Centralizing the Internet would be a horrible thing in many ways, including for Systems Administrators, 80% of whom would probably be unnecessary in a strong cloud environment.

THE ANTI-CRYPTO WAR RETURNS

In the past few years, anti-crypto laws have returned (more in the UK and EU than in the US). Several people are already in jail for not divulging their crypto-keys. And, in what was primarily a publicity stunt, the NSA offered massive rewards to anyone who could break Skype. (Skype was already compliant with law enforcement orders.)

This is moving forward under the name of Source Telecom Surveillance. What will become of it is unknowable at this time.

WHAT IT ALL MEANS

Multiple avenues of controlling every Internet user are being pursued, and many of them are quite potent.

On another side, the consumer Internet is slowly turning into a thousand new, interactive TV channels. Most of the new applications are highly insecure, which means they are either monitored already or easily could be. In effect, people are plugging into the Matrix, one convenience at a time. I know that sounds hyper-dramatic, but I know of no better way to describe the situation.

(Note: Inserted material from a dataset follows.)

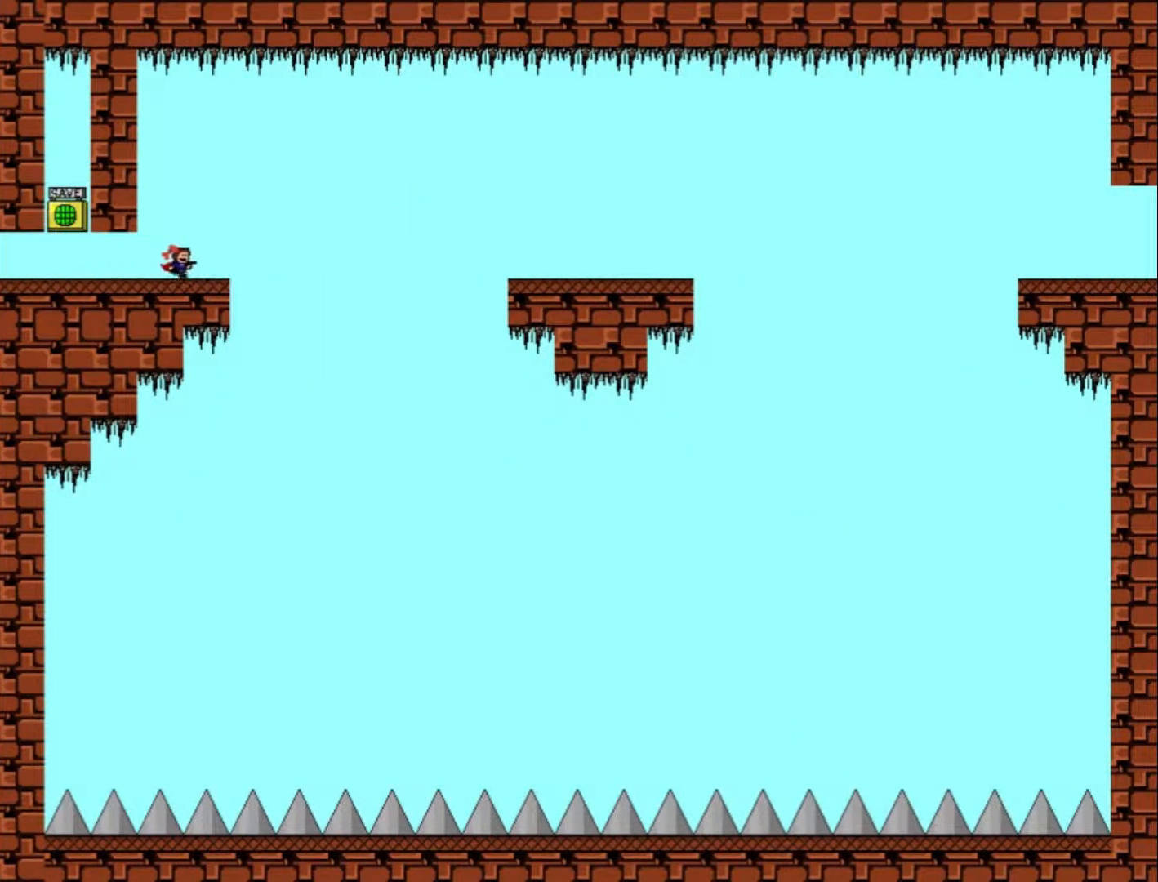
{"keys": ["shift_l"], "events": [[167, "shift_l", "down"], [500, "right", "up"]]}
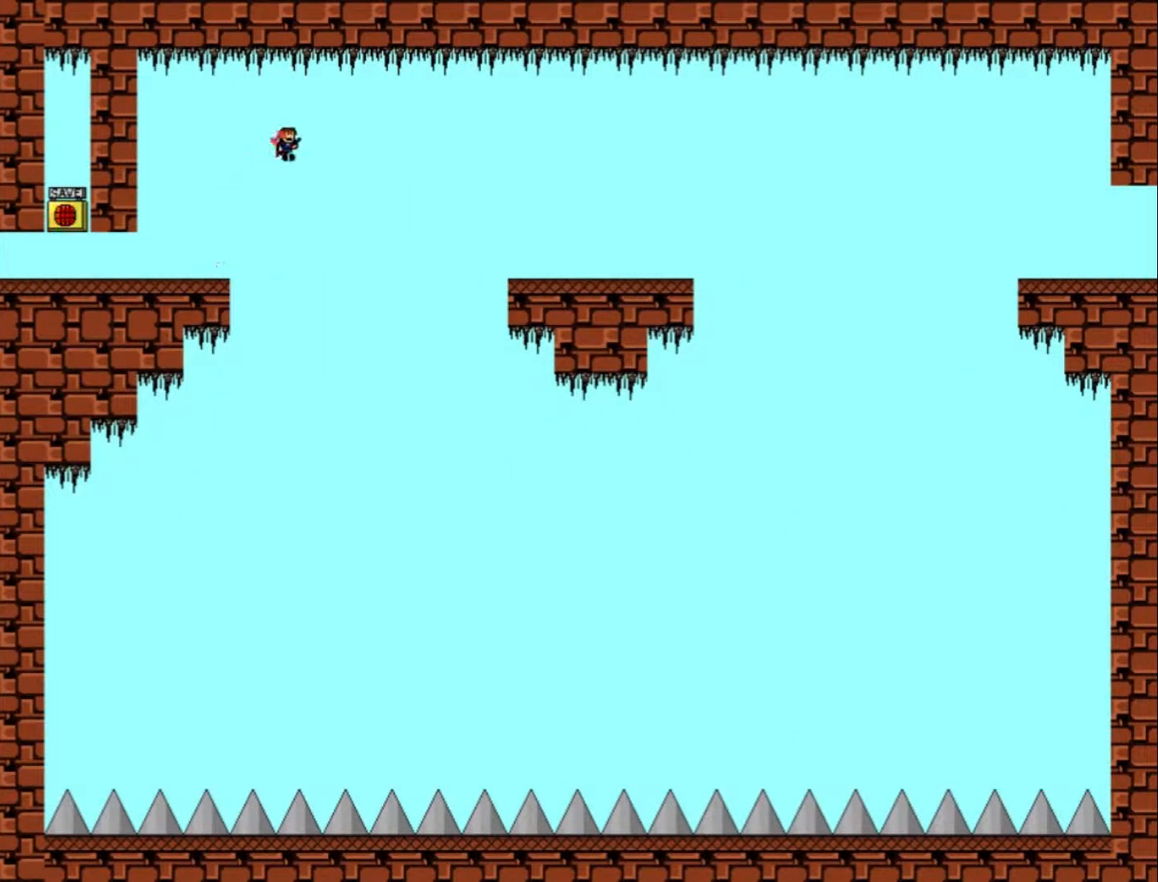
{"keys": ["right"], "events": [[33, "left", "down"], [33, "shift_l", "up"], [467, "left", "up"], [467, "right", "down"]]}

At the end of the line, we end up with a Welfare State being replaced by a Security-Industrial Complex. It looks to feature some minimal layer of welfare, lots of entertainment, and lots of fear and enforcers. In other words, a lot like life in the late Roman Empire, but wired.

YOUR CALL

I leave all of this for your consideration. I have no master plan to offer you. But the enemies of the Internet are exercising both will and action. What are we doing?